START The data

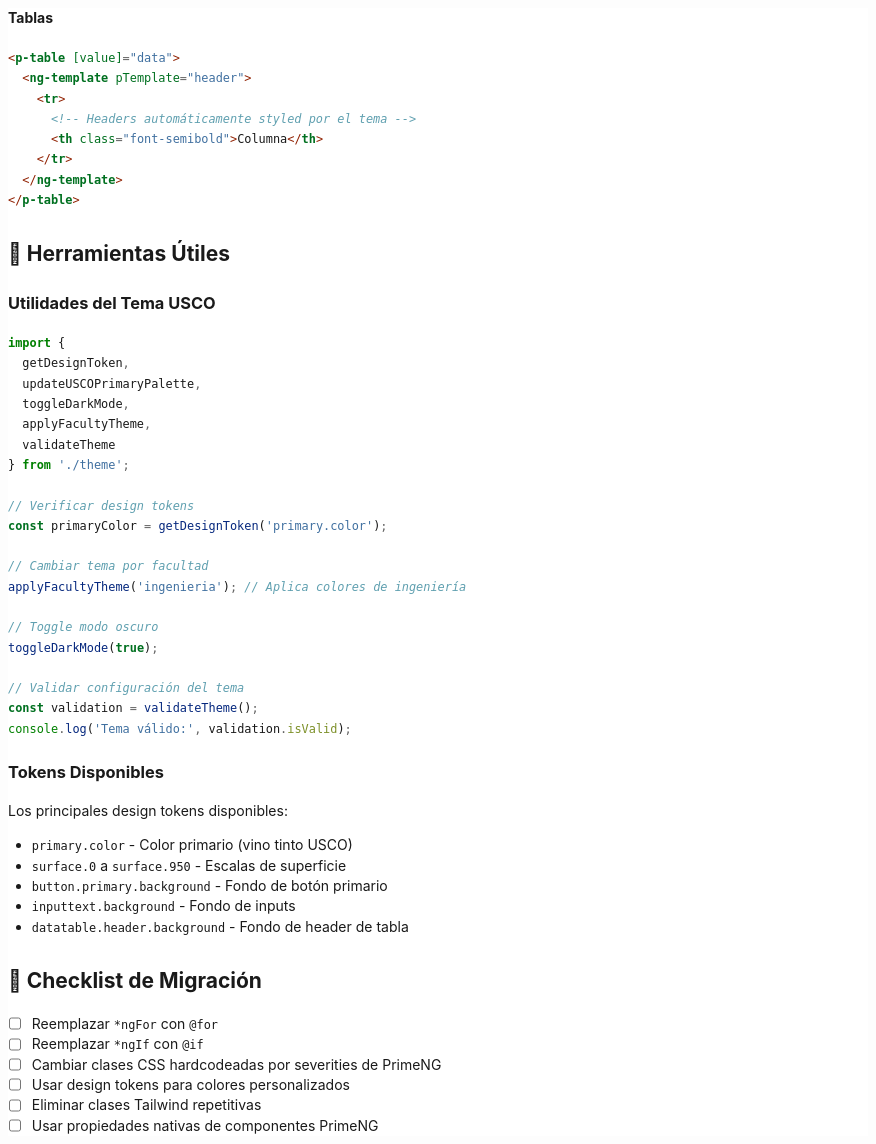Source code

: #### Tablas
```html
<p-table [value]="data">
  <ng-template pTemplate="header">
    <tr>
      <!-- Headers automáticamente styled por el tema -->
      <th class="font-semibold">Columna</th>
    </tr>
  </ng-template>
</p-table>
```

## 🔧 Herramientas Útiles

### Utilidades del Tema USCO
```typescript
import { 
  getDesignToken,
  updateUSCOPrimaryPalette,
  toggleDarkMode,
  applyFacultyTheme,
  validateTheme
} from './theme';

// Verificar design tokens
const primaryColor = getDesignToken('primary.color');

// Cambiar tema por facultad
applyFacultyTheme('ingenieria'); // Aplica colores de ingeniería

// Toggle modo oscuro
toggleDarkMode(true);

// Validar configuración del tema
const validation = validateTheme();
console.log('Tema válido:', validation.isValid);
```

### Tokens Disponibles
Los principales design tokens disponibles:
- `primary.color` - Color primario (vino tinto USCO)
- `surface.0` a `surface.950` - Escalas de superficie
- `button.primary.background` - Fondo de botón primario
- `inputtext.background` - Fondo de inputs
- `datatable.header.background` - Fondo de header de tabla

## 📝 Checklist de Migración

- [ ] Reemplazar `*ngFor` con `@for`
- [ ] Reemplazar `*ngIf` con `@if`
- [ ] Cambiar clases CSS hardcodeadas por severities de PrimeNG
- [ ] Usar design tokens para colores personalizados
- [ ] Eliminar clases Tailwind repetitivas
- [ ] Usar propiedades nativas de componentes PrimeNG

END The data

> **Aim of the exercise**
Your task is to reproduce exactly the lines that begin with the one containing "## 📝 Checklist de Migración" and continue to the end of the data, both ends included.

> **Exercise output**
## 📝 Checklist de Migración

- [ ] Reemplazar `*ngFor` con `@for`
- [ ] Reemplazar `*ngIf` con `@if`
- [ ] Cambiar clases CSS hardcodeadas por severities de PrimeNG
- [ ] Usar design tokens para colores personalizados
- [ ] Eliminar clases Tailwind repetitivas
- [ ] Usar propiedades nativas de componentes PrimeNG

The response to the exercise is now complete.